Bad Money Drives Out Good Money Meaning
Definition: If both low quality and high quality currencies exist in an area or market together, people will keep the high quality currency for themselves and only use the low quality currency with each other.
A good way to think about this proverb is to think about counterfeit and legal currency. If there is counterfeit or inflated currency in circulation, people will hoard their genuine currency and only use the counterfeits in order to preserve the thing of true value.
Anther way this idiom can be used is in the case of two legal forms of currency that are recognized to have the same value by a government. If one of these two forms is considered to be higher value by the general public, the “higher” value currency will be hoarded, and only the “lower” value currency will be circulated.
For example, if a gold coin and a paper bill are both valued at $100, the public will save the gold to keep for themselves, and use the paper money to buy commodities. This phenomenon is also known as Gresham’s law.
The expression bad money drives out good money can also be used metaphorically for any object, product, or skill. For example, now that many products are produced cheaply, higher quality versions of those same products are hard to find.
Origin of Bad Money Drives Out Good Money
This general economic principle is known as Gresham’s law, an idea named after Sir Thomas Gresham, who lived in the 1500’s. He developed and popularized the concept—enough to have it coined after him—but the idea was not specifically unique to him.
It had predecessors, including Copernicus in the 1500’s, Nicole Oresme in the 1300s, and Al-Maqrizi, also in the 1300s. There are even earlier references to this concept that are found in the Bible, and even earlier, in a play by the Greek playwright Aristophanes in the 5th century B.C.
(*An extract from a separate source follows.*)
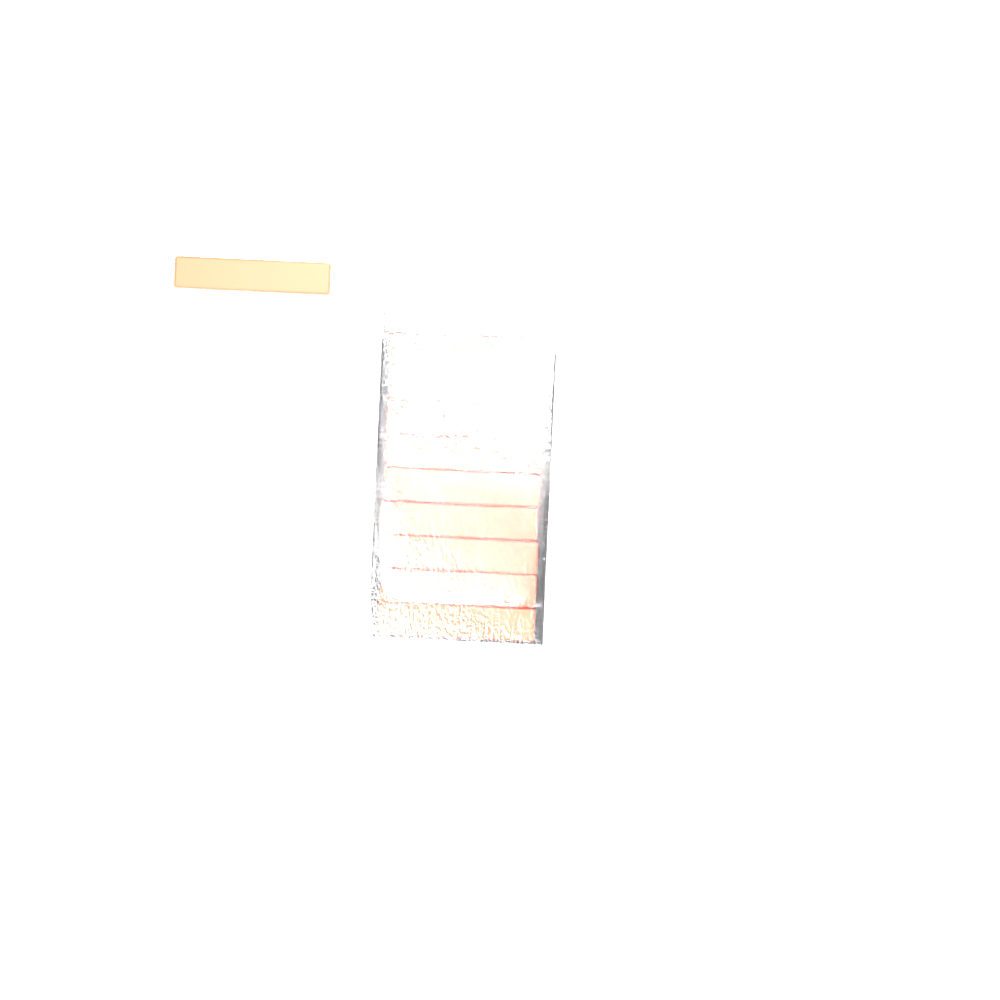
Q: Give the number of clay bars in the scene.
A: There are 11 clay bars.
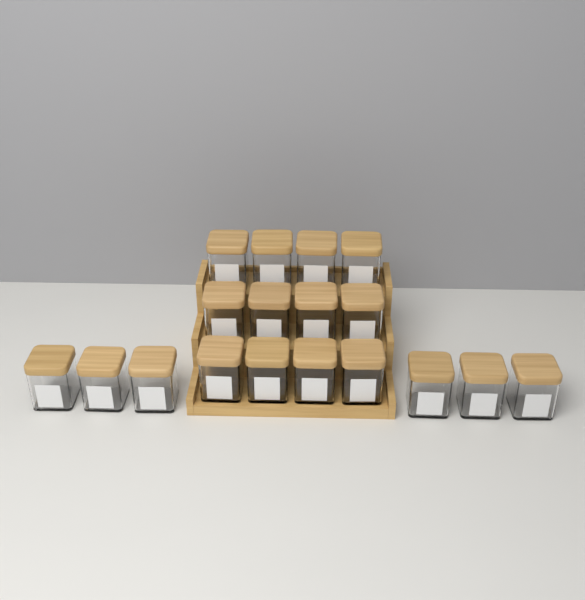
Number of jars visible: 18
Examples of Bad Money Drives Out Good Money
Most people use this expression when speaking of two similar products, in which one has a higher perceived quality than the other.
The example below demonstrates the idiom being used by two high school students discussing the best place to get lunch.
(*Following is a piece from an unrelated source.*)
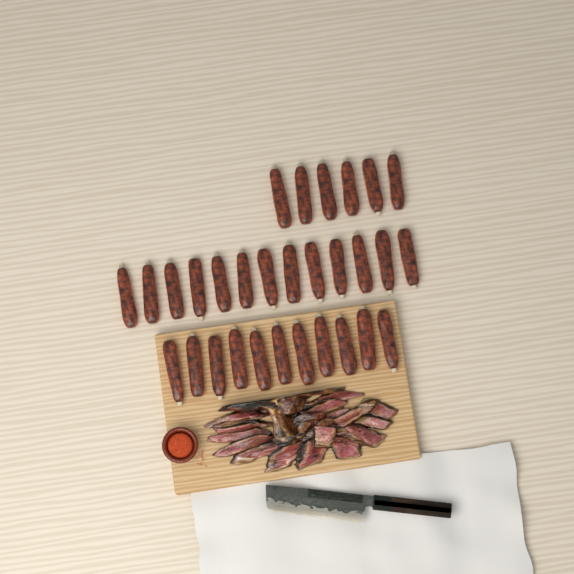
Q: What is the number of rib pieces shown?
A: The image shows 30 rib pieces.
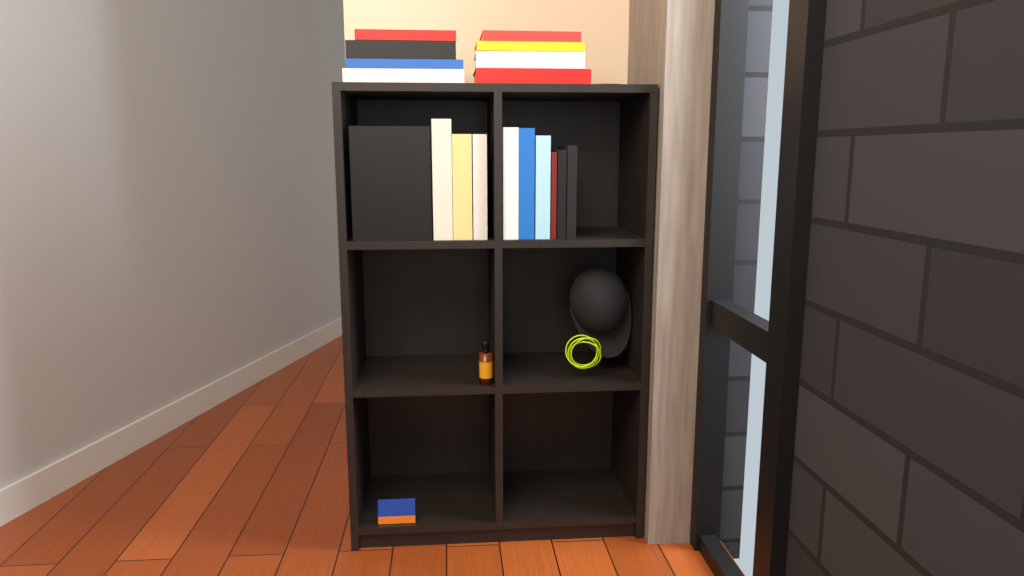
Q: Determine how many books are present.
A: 18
Lisa: Let’s just grab some hamburgers at the nearest fast food place.
Jackie: You can’t be serious. You eat that junk?
Lisa: Sure. Why not?
Jackie: It’s terrible tasting, and terrible for your health!
Lisa: Oh yeah? Then how come there are so many fast food restaurants, and so few at fancy restaurants?
Jackie: Bad money drives out good.
- In most cases, certainly including the cases for TPP and against Brexit, the overall economic merits are clear. But in this advocacy there is a kind of Gresham’s Law (the economic principle that bad money drives out good), whereby bolder claims drive out more prudent ones, causing estimates to often be exaggerated and delivered with far more confidence than is warranted. –New York Post
- This flight of capital reflects a centuries-old economic principle known as Gresham’s Law, sometimes expressed casually as “bad money drives out good money.” In this context, if two assets — euros inside and outside Ireland — are not equal in value in the eyes of the marketplace, sooner or later the legally fixed price parity will fall apart. –New York Times
Bad money drives out good is used to explain why it is common to find many cheap or poor quality items and few high quality items in circulation, when both exist in the same economic market.